Archived Abstract of Former PSC Researcher

Champaneri, S., X. Xu, M. Carnethon, A. Bertoni, T. Seeman, A. Desantis, Ana V. Diez Roux, S. Shrager, and S. Golden. 2012. "Diurnal salivary cortisol is associated with body mass index and waist circumference: The multi-ethnic study of atherosclerosis." Obesity, 21(1): E56–E63.
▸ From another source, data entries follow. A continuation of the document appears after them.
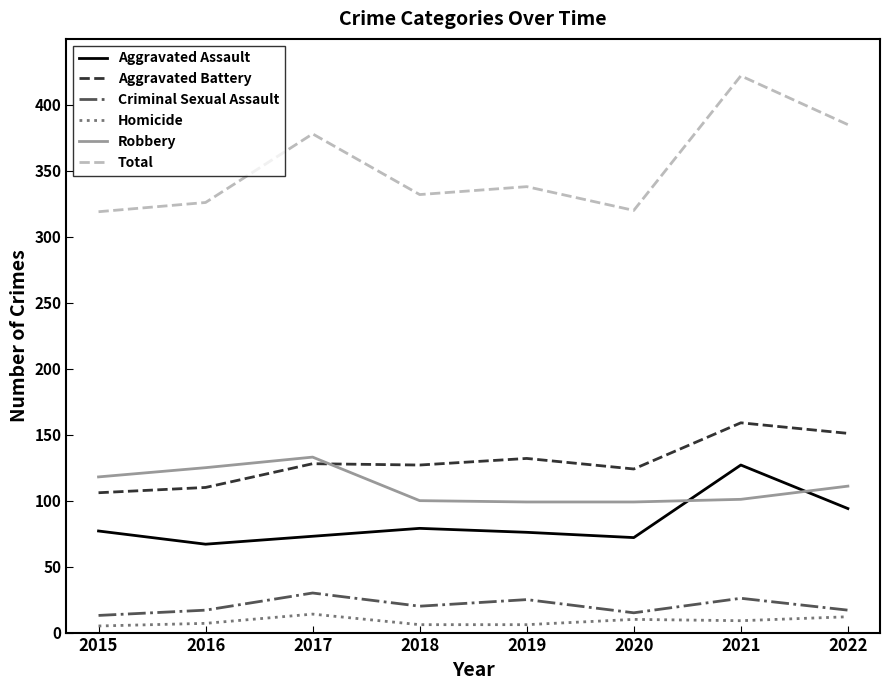

True or false: Aggravated Battery and Homicide cross at least once.

False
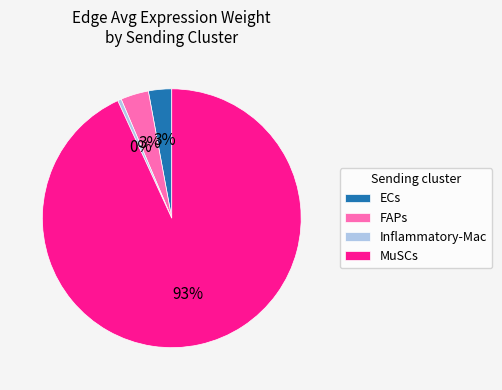

True or false: MuSCs accounts for 82% of the total.

False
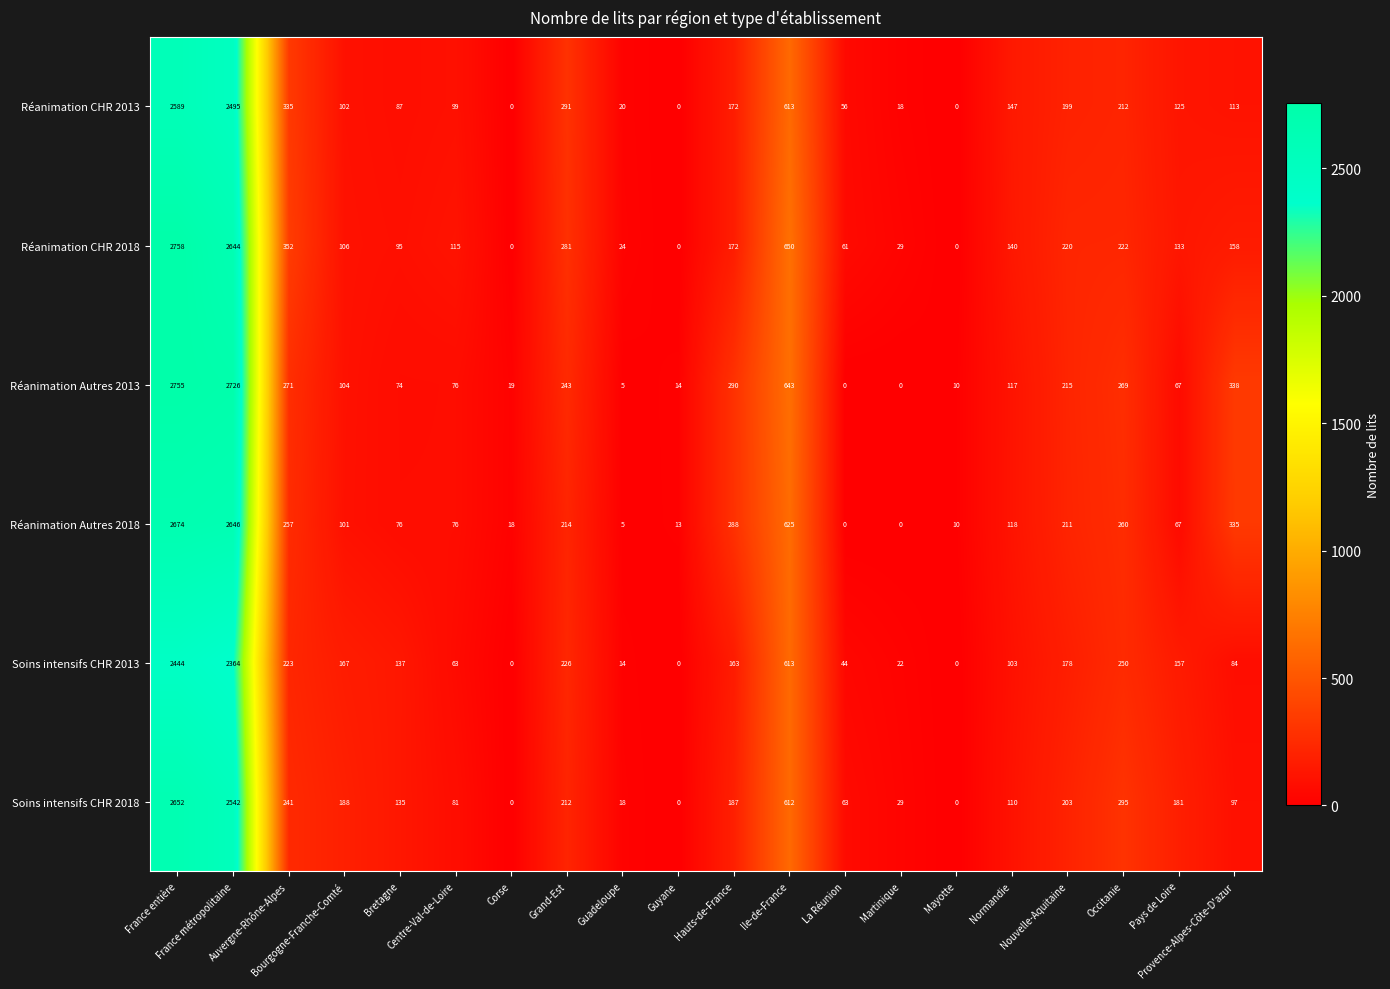

What is the maximum value shown in the chart?

2758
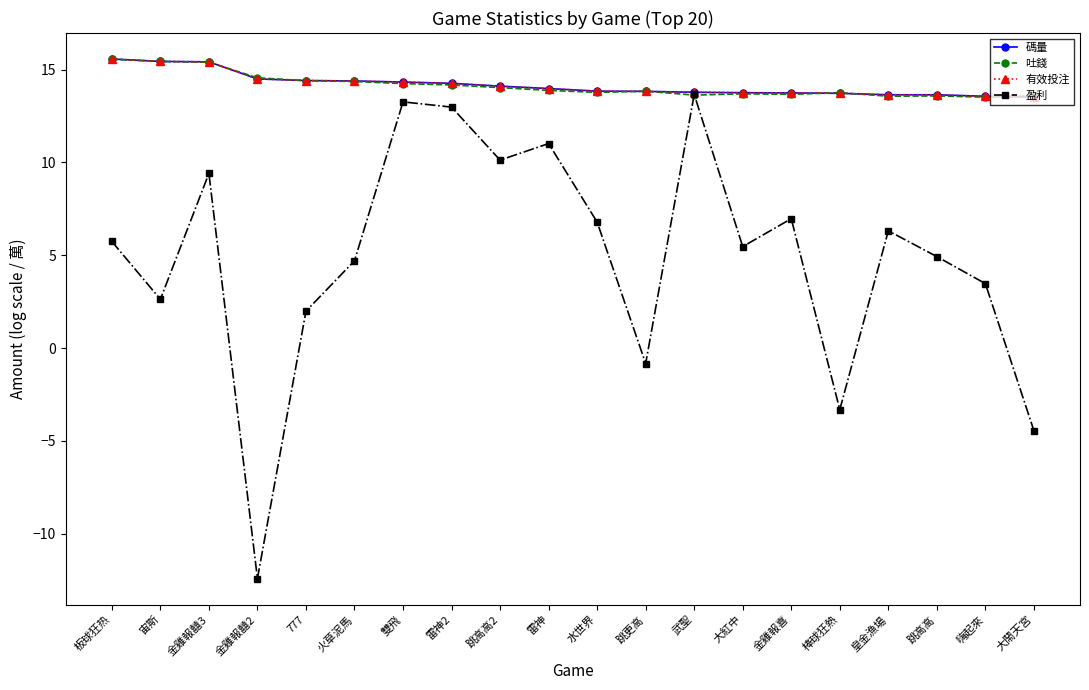

Does the chart have visible grid lines?

No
Neuroendocrine abnormalities, such as activation of the hypothalamic-pituitary-adrenal (HPA) axis, are associated with obesity; however, few large-scale population-based studies have examined HPA axis and markers of obesity. We examined the cross-sectional association of the cortisol awakening response (CAR) and diurnal salivary cortisol curve with obesity. The Multi-Ethnic Study of Atherosclerosis (MESA) Stress Study includes 1,002 White, Hispanic, and Black men and women (mean age 65+/-9.8 years) who collected up to 18 salivary cortisol samples over 3 days. Cortisol profiles were modeled using regression spline models that incorporated random parameters for subject-specific effects. Cortisol curve measures included awakening cortisol, CAR (awakening to 30 minutes post-awakening), early decline (30 minutes to 2 hours post-awakening), late decline (2 hours post-awakening to bedtime), and the corresponding areas under the curve (AUC). Body-mass-index (BMI) and waist circumference (WC) were used to estimate adiposity. For the entire cohort, both BMI and WC were negatively correlated with awakening cortisol (p<0.05), AUC during awakening rise and early decline and positively correlated to the early decline slope (p<0.05) after adjustments for age, race/ethnicity, gender, diabetes status, socioeconomic status, beta blockers, steroids, hormone replacement therapy and smoking status. No heterogeneities of effects were observed by gender, age, and race/ethnicity. Higher BMI and WC are associated with neuroendocrine dysregulation, which is present in a large population sample, and only partially explained by other covariates.